Exercise goal -
Go through the listing below and output exactly the line with "umn, Part Nine", the line with "The upper main frame uses the then-popular", and each line between; omit the rest.

☆ ☆ ☆ ☆ ☆ ☆ ☆

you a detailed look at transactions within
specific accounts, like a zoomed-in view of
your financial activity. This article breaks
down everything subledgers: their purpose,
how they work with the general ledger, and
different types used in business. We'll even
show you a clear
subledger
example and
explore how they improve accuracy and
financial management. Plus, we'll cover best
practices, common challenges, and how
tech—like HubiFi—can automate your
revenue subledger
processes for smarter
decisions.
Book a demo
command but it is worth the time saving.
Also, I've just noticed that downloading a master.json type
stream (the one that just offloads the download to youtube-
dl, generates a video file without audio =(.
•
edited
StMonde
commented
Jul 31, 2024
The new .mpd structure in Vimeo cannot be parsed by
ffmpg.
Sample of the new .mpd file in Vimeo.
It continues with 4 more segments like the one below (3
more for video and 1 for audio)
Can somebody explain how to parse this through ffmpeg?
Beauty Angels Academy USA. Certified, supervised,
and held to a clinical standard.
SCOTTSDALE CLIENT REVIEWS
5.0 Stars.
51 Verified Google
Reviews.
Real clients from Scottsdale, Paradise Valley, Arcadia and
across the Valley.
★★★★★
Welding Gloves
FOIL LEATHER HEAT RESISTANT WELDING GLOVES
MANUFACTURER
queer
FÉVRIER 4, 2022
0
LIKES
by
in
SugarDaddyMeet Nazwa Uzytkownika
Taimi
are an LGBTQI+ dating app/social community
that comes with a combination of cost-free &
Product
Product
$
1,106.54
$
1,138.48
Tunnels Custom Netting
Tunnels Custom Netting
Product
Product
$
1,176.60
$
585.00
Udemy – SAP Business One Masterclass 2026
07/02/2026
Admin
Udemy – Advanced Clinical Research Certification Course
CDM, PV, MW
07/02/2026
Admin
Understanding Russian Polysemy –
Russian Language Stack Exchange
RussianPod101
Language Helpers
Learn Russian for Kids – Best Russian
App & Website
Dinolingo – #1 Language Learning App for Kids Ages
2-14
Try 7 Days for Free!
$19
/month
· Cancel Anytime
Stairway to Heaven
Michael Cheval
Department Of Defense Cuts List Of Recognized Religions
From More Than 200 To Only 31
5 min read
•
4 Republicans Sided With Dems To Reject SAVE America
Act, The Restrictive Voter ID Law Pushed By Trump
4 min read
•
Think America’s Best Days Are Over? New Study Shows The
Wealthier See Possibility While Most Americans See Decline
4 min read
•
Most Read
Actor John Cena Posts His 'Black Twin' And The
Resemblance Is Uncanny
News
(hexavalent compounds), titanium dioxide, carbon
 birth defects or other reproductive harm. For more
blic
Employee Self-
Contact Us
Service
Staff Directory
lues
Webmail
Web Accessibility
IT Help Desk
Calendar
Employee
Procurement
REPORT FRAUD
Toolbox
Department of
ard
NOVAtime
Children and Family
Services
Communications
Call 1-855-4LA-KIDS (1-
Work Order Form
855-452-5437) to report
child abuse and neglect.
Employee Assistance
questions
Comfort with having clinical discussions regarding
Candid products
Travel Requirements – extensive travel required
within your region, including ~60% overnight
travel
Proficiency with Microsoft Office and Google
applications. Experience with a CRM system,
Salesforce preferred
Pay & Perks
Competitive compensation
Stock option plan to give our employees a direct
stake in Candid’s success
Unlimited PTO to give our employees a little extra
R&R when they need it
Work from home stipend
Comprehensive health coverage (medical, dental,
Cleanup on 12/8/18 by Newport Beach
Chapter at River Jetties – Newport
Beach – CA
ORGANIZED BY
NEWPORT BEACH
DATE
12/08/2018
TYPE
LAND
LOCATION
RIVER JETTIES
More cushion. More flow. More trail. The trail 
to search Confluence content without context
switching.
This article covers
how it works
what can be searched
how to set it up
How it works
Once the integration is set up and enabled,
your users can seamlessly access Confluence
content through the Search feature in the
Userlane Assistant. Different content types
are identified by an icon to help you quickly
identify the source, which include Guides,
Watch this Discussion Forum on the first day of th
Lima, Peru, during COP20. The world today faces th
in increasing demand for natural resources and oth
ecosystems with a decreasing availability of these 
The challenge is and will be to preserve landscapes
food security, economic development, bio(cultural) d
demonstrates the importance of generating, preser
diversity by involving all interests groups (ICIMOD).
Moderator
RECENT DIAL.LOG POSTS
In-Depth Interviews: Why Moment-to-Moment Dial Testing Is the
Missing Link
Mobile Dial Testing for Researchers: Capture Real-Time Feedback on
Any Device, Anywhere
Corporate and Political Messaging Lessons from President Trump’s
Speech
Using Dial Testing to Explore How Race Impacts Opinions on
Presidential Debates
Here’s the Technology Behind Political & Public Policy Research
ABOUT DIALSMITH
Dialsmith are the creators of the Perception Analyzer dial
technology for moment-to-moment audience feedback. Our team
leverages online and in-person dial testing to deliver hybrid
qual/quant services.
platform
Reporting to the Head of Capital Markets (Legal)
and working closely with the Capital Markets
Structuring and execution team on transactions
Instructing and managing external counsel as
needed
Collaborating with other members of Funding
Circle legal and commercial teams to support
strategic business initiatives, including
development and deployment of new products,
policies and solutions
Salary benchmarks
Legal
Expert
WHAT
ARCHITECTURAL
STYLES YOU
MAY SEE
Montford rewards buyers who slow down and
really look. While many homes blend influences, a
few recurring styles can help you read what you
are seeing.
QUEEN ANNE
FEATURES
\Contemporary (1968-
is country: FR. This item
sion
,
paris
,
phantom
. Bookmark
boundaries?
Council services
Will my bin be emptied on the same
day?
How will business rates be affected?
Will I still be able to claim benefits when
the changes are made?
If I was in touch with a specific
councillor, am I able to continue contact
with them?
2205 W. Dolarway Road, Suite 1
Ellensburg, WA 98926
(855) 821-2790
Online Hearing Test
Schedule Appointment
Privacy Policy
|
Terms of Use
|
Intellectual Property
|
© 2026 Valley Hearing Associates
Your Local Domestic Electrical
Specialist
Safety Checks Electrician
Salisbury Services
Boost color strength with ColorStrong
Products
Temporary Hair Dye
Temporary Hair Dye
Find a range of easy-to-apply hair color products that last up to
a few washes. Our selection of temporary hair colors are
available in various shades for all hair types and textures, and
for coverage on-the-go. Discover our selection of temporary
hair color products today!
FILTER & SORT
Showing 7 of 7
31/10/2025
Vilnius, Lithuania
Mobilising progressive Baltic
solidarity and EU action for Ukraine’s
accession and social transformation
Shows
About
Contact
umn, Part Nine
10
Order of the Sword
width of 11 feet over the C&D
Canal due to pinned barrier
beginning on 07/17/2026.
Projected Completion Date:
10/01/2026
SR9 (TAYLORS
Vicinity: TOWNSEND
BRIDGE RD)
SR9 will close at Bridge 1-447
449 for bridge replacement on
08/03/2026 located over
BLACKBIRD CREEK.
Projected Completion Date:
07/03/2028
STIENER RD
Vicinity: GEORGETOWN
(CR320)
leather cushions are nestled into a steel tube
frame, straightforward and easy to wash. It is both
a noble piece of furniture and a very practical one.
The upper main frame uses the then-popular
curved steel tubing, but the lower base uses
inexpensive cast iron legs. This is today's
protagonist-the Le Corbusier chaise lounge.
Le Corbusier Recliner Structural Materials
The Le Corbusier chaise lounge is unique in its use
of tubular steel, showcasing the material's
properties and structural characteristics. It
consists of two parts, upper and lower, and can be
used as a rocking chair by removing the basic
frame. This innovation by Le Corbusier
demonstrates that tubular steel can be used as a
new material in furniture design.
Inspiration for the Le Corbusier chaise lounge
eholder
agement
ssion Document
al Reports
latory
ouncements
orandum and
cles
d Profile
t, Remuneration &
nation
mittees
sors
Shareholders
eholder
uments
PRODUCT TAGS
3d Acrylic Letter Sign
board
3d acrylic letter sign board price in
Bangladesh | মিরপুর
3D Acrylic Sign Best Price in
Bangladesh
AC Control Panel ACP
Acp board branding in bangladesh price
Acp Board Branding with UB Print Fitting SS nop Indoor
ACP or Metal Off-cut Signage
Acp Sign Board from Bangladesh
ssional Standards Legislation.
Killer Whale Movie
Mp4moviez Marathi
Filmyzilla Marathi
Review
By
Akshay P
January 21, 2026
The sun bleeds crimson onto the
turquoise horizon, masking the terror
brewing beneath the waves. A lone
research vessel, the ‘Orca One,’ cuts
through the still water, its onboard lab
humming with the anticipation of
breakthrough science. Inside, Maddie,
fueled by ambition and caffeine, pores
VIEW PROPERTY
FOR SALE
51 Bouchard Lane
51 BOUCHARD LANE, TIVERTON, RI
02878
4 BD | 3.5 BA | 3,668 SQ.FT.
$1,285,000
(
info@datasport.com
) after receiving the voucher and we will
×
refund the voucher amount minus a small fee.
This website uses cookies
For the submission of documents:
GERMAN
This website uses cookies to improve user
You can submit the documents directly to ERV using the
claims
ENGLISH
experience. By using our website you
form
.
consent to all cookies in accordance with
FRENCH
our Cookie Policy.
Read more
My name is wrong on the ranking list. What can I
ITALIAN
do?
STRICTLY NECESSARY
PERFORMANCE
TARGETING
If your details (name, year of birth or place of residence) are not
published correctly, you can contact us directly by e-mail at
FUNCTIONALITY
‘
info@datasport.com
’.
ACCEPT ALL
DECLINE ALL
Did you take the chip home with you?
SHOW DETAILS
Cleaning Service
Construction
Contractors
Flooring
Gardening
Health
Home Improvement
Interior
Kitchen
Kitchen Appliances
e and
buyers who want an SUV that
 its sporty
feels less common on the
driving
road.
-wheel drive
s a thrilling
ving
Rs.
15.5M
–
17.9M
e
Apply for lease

☆ ☆ ☆ ☆ ☆ ☆ ☆

Solution for this problem -
umn, Part Nine
10
Order of the Sword
width of 11 feet over the C&D
Canal due to pinned barrier
beginning on 07/17/2026.
Projected Completion Date:
10/01/2026
SR9 (TAYLORS
Vicinity: TOWNSEND
BRIDGE RD)
SR9 will close at Bridge 1-447
449 for bridge replacement on
08/03/2026 located over
BLACKBIRD CREEK.
Projected Completion Date:
07/03/2028
STIENER RD
Vicinity: GEORGETOWN
(CR320)
leather cushions are nestled into a steel tube
frame, straightforward and easy to wash. It is both
a noble piece of furniture and a very practical one.
The upper main frame uses the then-popular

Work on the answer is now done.